PLG a composé son groupe optant pour la formule 4-4-2, devenu habituel avec Sessegnon à droite et la paire d’attaque Hoarau, Giuly.
Landreau
Cearà, Traoré, Camara, Armand
Sessegnon, Makelele, Clément, Rothen
Hoarau, Giuly
Et le match démarre sous les chapeaux de roue, Benzema hérite de la première occasion mais Landreau s’interpose. Et ensuite, coup de théâtre, un gone se blesse donc on le remplace par un inexpérimenté. Ce dernier va souffrir tout le match. Les Parisiens surprenaient tout le monde en dominant une équipe lyonnaise assez repliée. Les enchaînements étaient bons mais les tentatives non cadrées. Et tous ses efforts allaient être aboutir à la récompense ultime : un but du lutin magique, Giuly.Et le Parc s’embrase comme un volcan, c’est l’hystérie collective dans les travées. Et après les gones réagirent mais de manière désordonnée, seul une occasion de Fred, la menace va faire frémir le cœur des supporters parisiens. Mais toujours 1-0 pour PARIS !C’est l’heure des citrons, et tout se délecte pour l’instant de ce résultat, sourire aux lèvres. Que dire de l’ambiance, elle est bonne, à l’image de la prestation des joueurs. Le stade vibre sous les chants des supporters qui résonnent encore et encore. Tout est électrique, sur le but, le chaos a régné un instant, on appelle cela la frustration des deux dernières saisons. L’ogre lyonnais va peut-être vaciller.Aux retours des vestiaires, la donne a un peu changé, les gones courent après le score et doivent réagir mais PARIS se contente de gérer le résultat. Un penalty non sifflé sur Giuly est tellement flagrant que l’on n’a nul besoin de vidéos. L’arbitre a mal jugé cette action, dommage, mais il devrait consulter un ophtalmo pour mieux voir. Heureusement, il ouvre les yeux dans un éclair de lucidité et n’hésite pas à exclure le capitaine des gones. CARTON ROUGE mérité sur un tacle à retardement.

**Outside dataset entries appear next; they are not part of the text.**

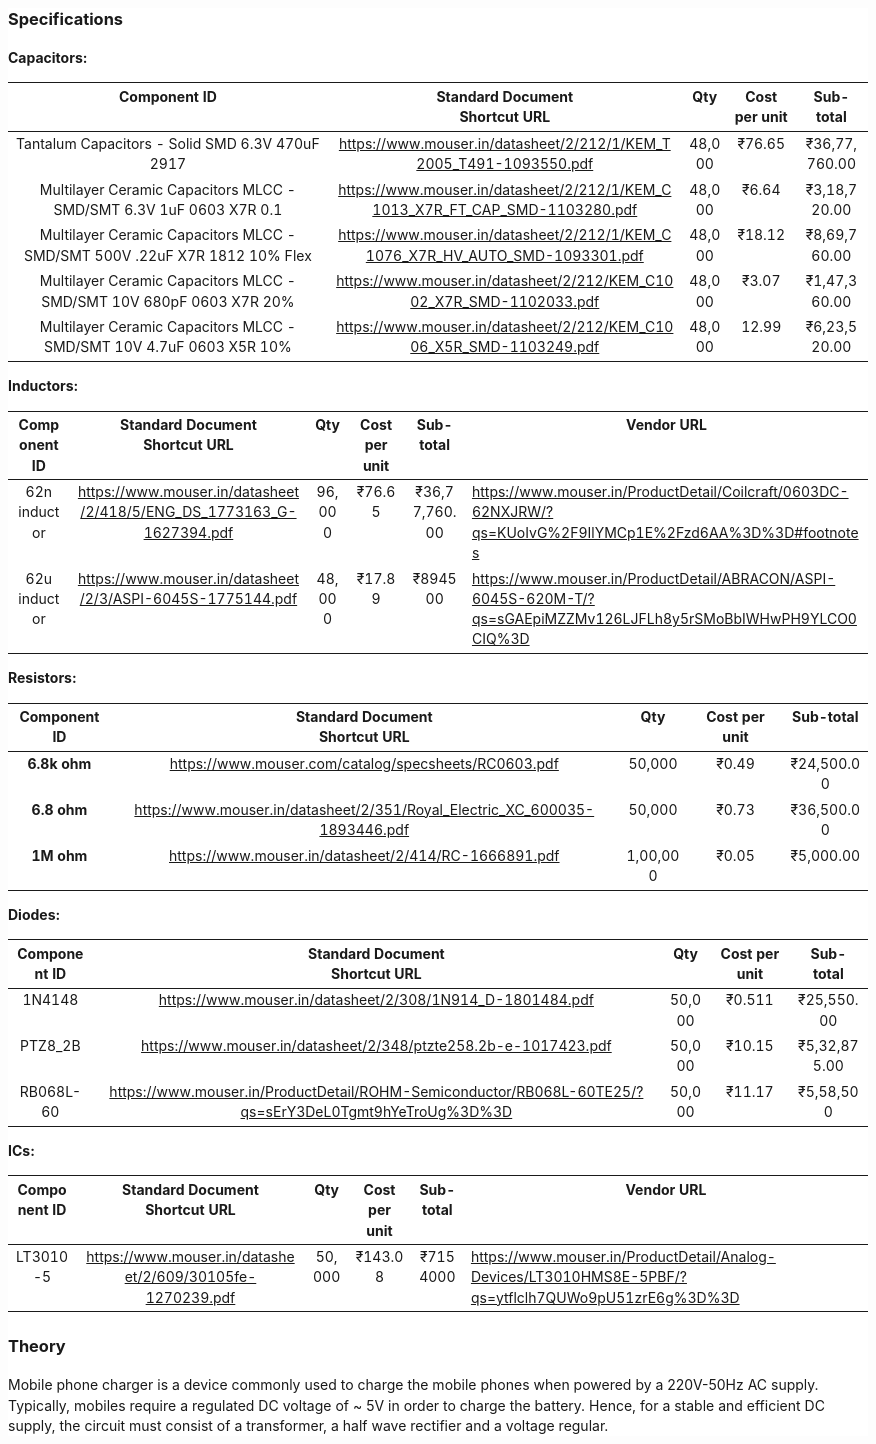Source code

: ### Specifications

**Capacitors:**

|                         Component ID                         |             Standard Document<br />Shortcut URL              |  Qty   | Cost per unit |   Sub-total   |
| :----------------------------------------------------------: | :----------------------------------------------------------: | :----: | :-----------: | :-----------: |
|       Tantalum Capacitors - Solid SMD 6.3V 470uF 2917        | https://www.mouser.in/datasheet/2/212/1/KEM_T2005_T491-1093550.pdf | 48,000 |    ₹76.65     | ₹36,77,760.00 |
| Multilayer Ceramic Capacitors MLCC - SMD/SMT 6.3V 1uF 0603 X7R 0.1 | https://www.mouser.in/datasheet/2/212/1/KEM_C1013_X7R_FT_CAP_SMD-1103280.pdf | 48,000 |     ₹6.64     | ₹3,18,720.00  |
| Multilayer Ceramic Capacitors MLCC - SMD/SMT 500V .22uF X7R 1812 10% Flex | https://www.mouser.in/datasheet/2/212/1/KEM_C1076_X7R_HV_AUTO_SMD-1093301.pdf | 48,000 |    ₹18.12     | ₹8,69,760.00  |
| Multilayer Ceramic Capacitors MLCC - SMD/SMT 10V 680pF 0603 X7R 20% | https://www.mouser.in/datasheet/2/212/KEM_C1002_X7R_SMD-1102033.pdf | 48,000 |     ₹3.07     | ₹1,47,360.00  |
| Multilayer Ceramic Capacitors MLCC - SMD/SMT 10V 4.7uF 0603 X5R 10% | https://www.mouser.in/datasheet/2/212/KEM_C1006_X5R_SMD-1103249.pdf | 48,000 |     12.99     | ₹6,23,520.00  |

**Inductors:**

| Component ID |             Standard Document<br />Shortcut URL              |  Qty   | Cost per unit |   Sub-total   | Vendor URL                                                   |
| :----------: | :----------------------------------------------------------: | :----: | :-----------: | :-----------: | ------------------------------------------------------------ |
| 62n inductor | https://www.mouser.in/datasheet/2/418/5/ENG_DS_1773163_G-1627394.pdf | 96,000 |    ₹76.65     | ₹36,77,760.00 | https://www.mouser.in/ProductDetail/Coilcraft/0603DC-62NXJRW/?qs=KUoIvG%2F9IlYMCp1E%2Fzd6AA%3D%3D#footnotes |
| 62u inductor |  https://www.mouser.in/datasheet/2/3/ASPI-6045S-1775144.pdf  | 48,000 | ₹17.89              | ₹894500              | https://www.mouser.in/ProductDetail/ABRACON/ASPI-6045S-620M-T/?qs=sGAEpiMZZMv126LJFLh8y5rSMoBbIWHwPH9YLCO0CIQ%3D |

**Resistors:**

| Component ID |             Standard Document<br />Shortcut URL              |   Qty    | Cost per unit | Sub-total  |
| :----------: | :----------------------------------------------------------: | :------: | :-----------: | :--------: |
| **6.8k ohm** |     https://www.mouser.com/catalog/specsheets/RC0603.pdf     |  50,000  |     ₹0.49     | ₹24,500.00 |
| **6.8 ohm**  | https://www.mouser.in/datasheet/2/351/Royal_Electric_XC_600035-1893446.pdf |  50,000  |     ₹0.73     | ₹36,500.00 |
|  **1M ohm**  |     https://www.mouser.in/datasheet/2/414/RC-1666891.pdf     | 1,00,000 |     ₹0.05     | ₹5,000.00  |

**Diodes:**

| Component ID |             Standard Document<br />Shortcut URL              |  Qty   | Cost per unit |  Sub-total   |
| :----------: | :----------------------------------------------------------: | :----: | :-----------: | :----------: |
|    1N4148    |  https://www.mouser.in/datasheet/2/308/1N914_D-1801484.pdf   | 50,000 |    ₹0.511     |  ₹25,550.00  |
|   PTZ8_2B    | https://www.mouser.in/datasheet/2/348/ptzte258.2b-e-1017423.pdf | 50,000 |    ₹10.15     | ₹5,32,875.00 |
|  RB068L-60   | https://www.mouser.in/ProductDetail/ROHM-Semiconductor/RB068L-60TE25/?qs=sErY3DeL0Tgmt9hYeTroUg%3D%3D | 50,000 |       ₹11.17        |  ₹5,58,500           |

**ICs:**

| Component ID |            Standard Document<br />Shortcut URL            |  Qty   | Cost per unit | Sub-total | Vendor URL                                                   |
| :----------: | :-------------------------------------------------------: | :----: | :-----------: | :-------: | ------------------------------------------------------------ |
|   LT3010-5   | https://www.mouser.in/datasheet/2/609/30105fe-1270239.pdf | 50,000 |  ₹143.08             |    ₹7154000       | https://www.mouser.in/ProductDetail/Analog-Devices/LT3010HMS8E-5PBF/?qs=ytflclh7QUWo9pU51zrE6g%3D%3D |

### Theory

Mobile phone charger is a device commonly used to charge the mobile phones when powered by a  220V-50Hz AC supply. Typically, mobiles require a regulated DC voltage of ~ 5V in order to charge the battery. Hence, for a stable and efficient DC supply, the circuit must consist of a transformer, a half wave rectifier and a voltage regular.
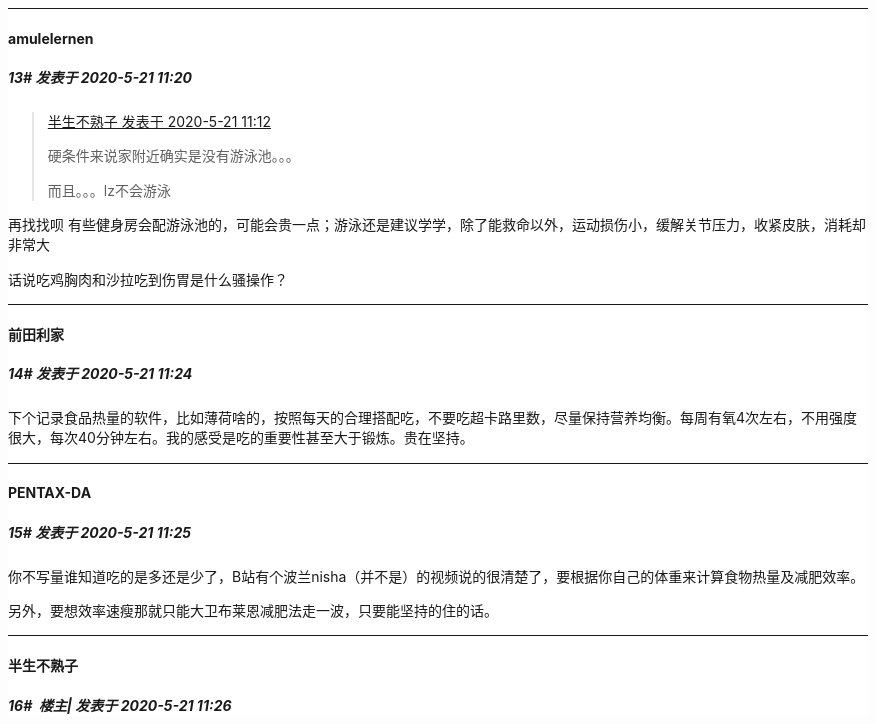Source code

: 




*****

####  amulelernen  
##### 13#       发表于 2020-5-21 11:20



<blockquote><a href="httphttps://bbs.saraba1st.com/2b/forum.php?mod=redirect&amp;goto=findpost&amp;pid=47499384&amp;ptid=1936674" target="_blank">半生不熟子 发表于 2020-5-21 11:12</a>

硬条件来说家附近确实是没有游泳池。。。

而且。。。lz不会游泳</blockquote>
再找找呗 有些健身房会配游泳池的，可能会贵一点；游泳还是建议学学，除了能救命以外，运动损伤小，缓解关节压力，收紧皮肤，消耗却非常大

话说吃鸡胸肉和沙拉吃到伤胃是什么骚操作？







*****

####  前田利家  
##### 14#       发表于 2020-5-21 11:24




下个记录食品热量的软件，比如薄荷啥的，按照每天的合理搭配吃，不要吃超卡路里数，尽量保持营养均衡。每周有氧4次左右，不用强度很大，每次40分钟左右。我的感受是吃的重要性甚至大于锻炼。贵在坚持。







*****

####  PENTAX-DA  
##### 15#       发表于 2020-5-21 11:25




你不写量谁知道吃的是多还是少了，B站有个波兰nisha（并不是）的视频说的很清楚了，要根据你自己的体重来计算食物热量及减肥效率。

另外，要想效率速瘦那就只能大卫布莱恩减肥法走一波，只要能坚持的住的话。







*****

####  半生不熟子  
##### 16#         楼主| 发表于 2020-5-21 11:26


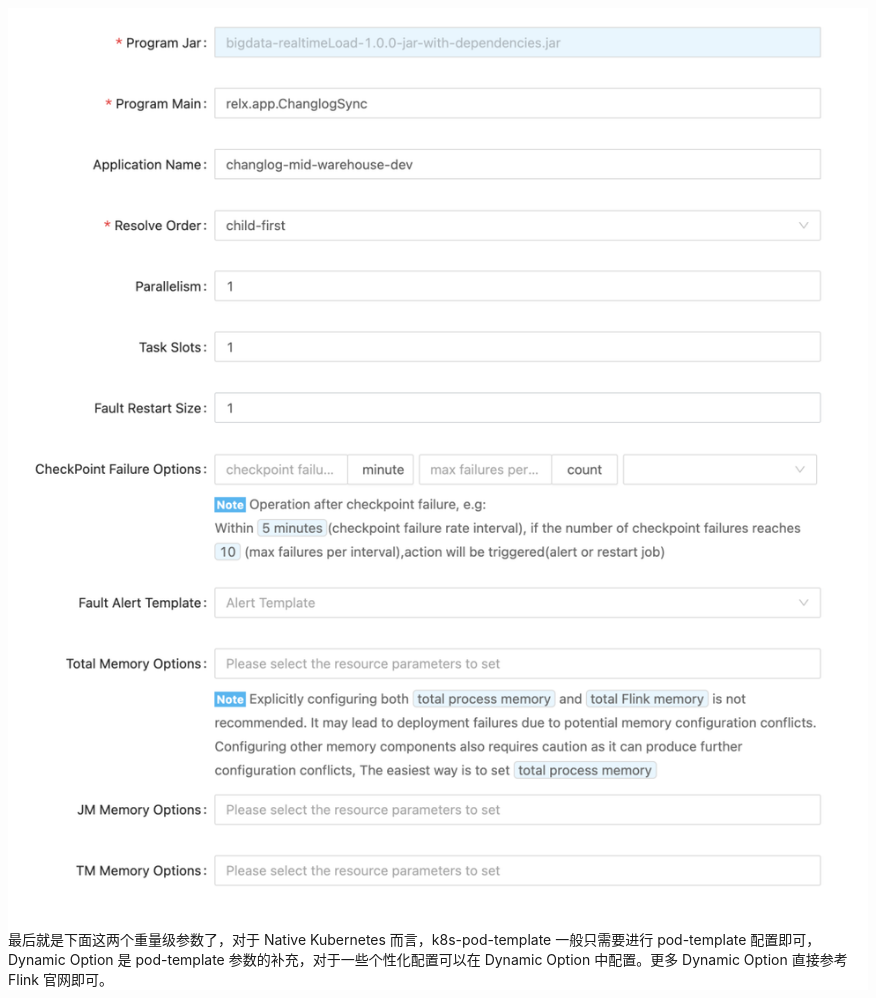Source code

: ![](/blog/relx/flink_parameters.png)

最后就是下面这两个重量级参数了，对于 Native Kubernetes 而言，k8s-pod-template 一般只需要进行 pod-template 配置即可，Dynamic Option 是 pod-template 参数的补充，对于一些个性化配置可以在 Dynamic Option 中配置。更多 Dynamic Option 直接参考 Flink 官网即可。
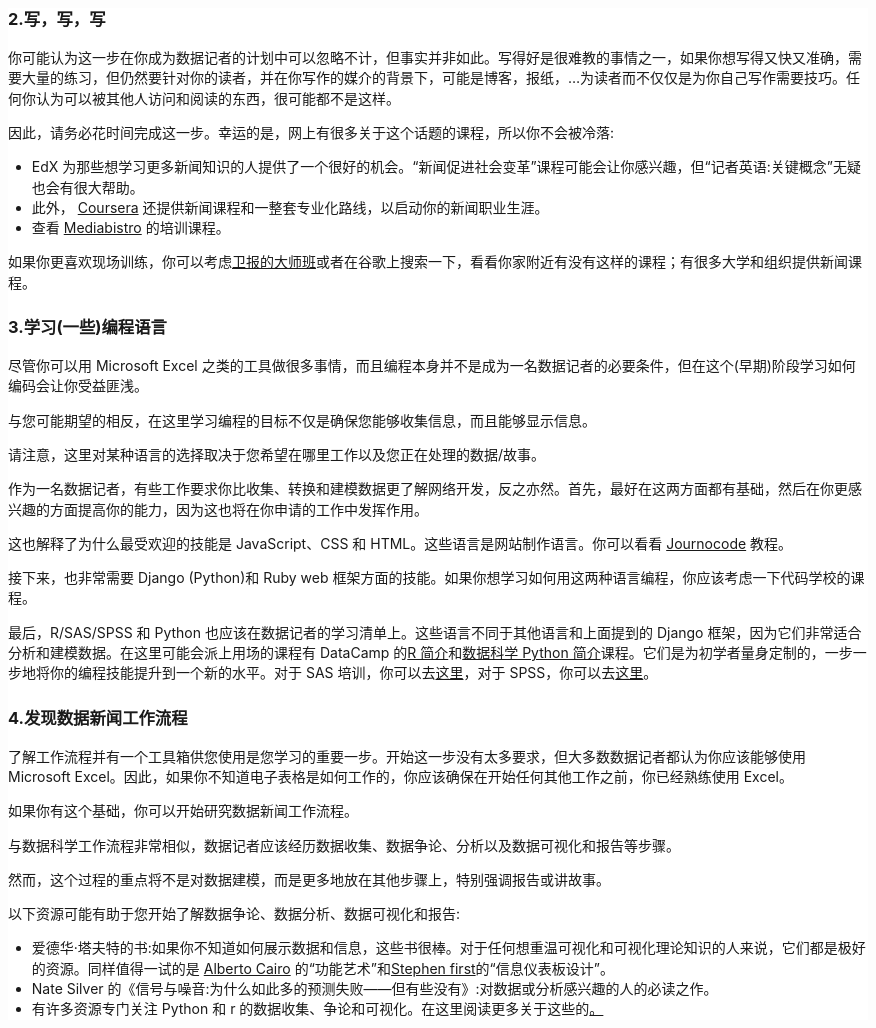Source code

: 
### 2.写，写，写

你可能认为这一步在你成为数据记者的计划中可以忽略不计，但事实并非如此。写得好是很难教的事情之一，如果你想写得又快又准确，需要大量的练习，但仍然要针对你的读者，并在你写作的媒介的背景下，可能是博客，报纸，…为读者而不仅仅是为你自己写作需要技巧。任何你认为可以被其他人访问和阅读的东西，很可能都不是这样。

因此，请务必花时间完成这一步。幸运的是，网上有很多关于这个话题的课程，所以你不会被冷落:

*   EdX 为那些想学习更多新闻知识的人提供了一个很好的机会。“新闻促进社会变革”课程可能会让你感兴趣，但“记者英语:关键概念”无疑也会有很大帮助。
*   此外， [Coursera](https://web.archive.org/web/20220529063311/http://www.coursera.org/) 还提供新闻课程和一整套专业化路线，以启动你的新闻职业生涯。
*   查看 [Mediabistro](https://web.archive.org/web/20220529063311/https://www.mediabistro.com/online-training-courses/browse/) 的培训课程。

如果你更喜欢现场训练，你可以考虑[卫报的大师班](https://web.archive.org/web/20220529063311/https://www.theguardian.com/guardian-masterclasses/writing-and-publishing)或者在谷歌上搜索一下，看看你家附近有没有这样的课程；有很多大学和组织提供新闻课程。

### 3.学习(一些)编程语言

尽管你可以用 Microsoft Excel 之类的工具做很多事情，而且编程本身并不是成为一名数据记者的必要条件，但在这个(早期)阶段学习如何编码会让你受益匪浅。

与您可能期望的相反，在这里学习编程的目标不仅是确保您能够收集信息，而且能够显示信息。

请注意，这里对某种语言的选择取决于您希望在哪里工作以及您正在处理的数据/故事。

作为一名数据记者，有些工作要求你比收集、转换和建模数据更了解网络开发，反之亦然。首先，最好在这两方面都有基础，然后在你更感兴趣的方面提高你的能力，因为这也将在你申请的工作中发挥作用。

这也解释了为什么最受欢迎的技能是 JavaScript、CSS 和 HTML。这些语言是网站制作语言。你可以看看 [Journocode](https://web.archive.org/web/20220529063311/http://journocode.com/) 教程。

接下来，也非常需要 Django (Python)和 Ruby web 框架方面的技能。如果你想学习如何用这两种语言编程，你应该考虑一下代码学校的课程。

最后，R/SAS/SPSS 和 Python 也应该在数据记者的学习清单上。这些语言不同于其他语言和上面提到的 Django 框架，因为它们非常适合分析和建模数据。在这里可能会派上用场的课程有 DataCamp 的[R 简介](https://web.archive.org/web/20220529063311/https://www.datacamp.com/courses/free-introduction-to-r/)和[数据科学 Python 简介](https://web.archive.org/web/20220529063311/https://www.datacamp.com/courses/intro-to-python-for-data-science/)课程。它们是为初学者量身定制的，一步一步地将你的编程技能提升到一个新的水平。对于 SAS 培训，你可以去[这里](https://web.archive.org/web/20220529063311/https://support.sas.com/training/)，对于 SPSS，你可以去[这里](https://web.archive.org/web/20220529063311/https://www.lynda.com/SPSS-training-tutorials/1009-0.html)。

### 4.发现数据新闻工作流程

了解工作流程并有一个工具箱供您使用是您学习的重要一步。开始这一步没有太多要求，但大多数数据记者都认为你应该能够使用 Microsoft Excel。因此，如果你不知道电子表格是如何工作的，你应该确保在开始任何其他工作之前，你已经熟练使用 Excel。

如果你有这个基础，你可以开始研究数据新闻工作流程。

与数据科学工作流程非常相似，数据记者应该经历数据收集、数据争论、分析以及数据可视化和报告等步骤。

然而，这个过程的重点将不是对数据建模，而是更多地放在其他步骤上，特别强调报告或讲故事。

以下资源可能有助于您开始了解数据争论、数据分析、数据可视化和报告:

*   爱德华·塔夫特的书:如果你不知道如何展示数据和信息，这些书很棒。对于任何想重温可视化和可视化理论知识的人来说，它们都是极好的资源。同样值得一试的是 [Alberto Cairo](https://web.archive.org/web/20220529063311/https://twitter.com/albertocairo) 的“功能艺术”和[Stephen first](https://web.archive.org/web/20220529063311/https://twitter.com/FakeStephenFew)的“信息仪表板设计”。
*   Nate Silver 的《信号与噪音:为什么如此多的预测失败——但有些没有》:对数据或分析感兴趣的人的必读之作。
*   有许多资源专门关注 Python 和 r 的数据收集、争论和可视化。在这里阅读更多关于这些的[。](https://web.archive.org/web/20220529063311/https://www.datacamp.com/community/tutorials/learn-data-science-resources-for-python-r/)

Les Rhodaniens ne méritent pas de revenir tant ils ont paru globalement en dessous de leur niveau. On appelle cela de l’impuissance. Victoire finale du PSG, 1-0.
On peut dire Paris a effectué un gros match, annihilant toutes les véillités offensives des sextuples champions de France. A noter qu’elle remporte trois victoires contre les trois engagés en LDC. Maintenant qu’elle se situe dans le haut du classement, le mieux se serait d’y rester le plus longtemps possible.
La deuxième mi temps est excellente, niveau ambiance, les chants sont continus et les gestuelles bien repris. Le parc est en fusion. Cela fait plaisir à voir. Au moment de l’expulsion du capitaine visiteur, un mouvement de foule attire les regards de tous, les gones manifestent leurs mécontentements et veulent envahir la tribune présidentielle, alors que le virage est à proximité. PATHETIQUE. Dire qu’ils étaient venus en nombre.
Ainsi la fin du match est une réelle délivrance pour les fans car ce n’est pas seulement une victoire contre les gones, mais c’est aussi synonyme de retour du PSG dans le haut du classement. Cela fait du bien au moral. On va avoir la banane jusqu’au prochain match.
Les joueurs :
Landreau : un sans faute
Ceara : enfin
Camara : fini les doutes
Traoré : vrai défenseur
Armand : capitaine courage
Sessegnon : tout le monde l’a vu
Makelele : volontaire et tranchant
Clément : hyperactif
Rothen : encore en rodage
Hoarau : disponible partout
Giuly : le lutin magique
On quitte le stade, le sourire aux lèvres, encore une bonne journée, bien remplie. La sortie de stationnement est pénible, on effectue au moins 50 manœuvres et après une série de touche touche, on rentre à la maison, le sentiment du devoir accompli.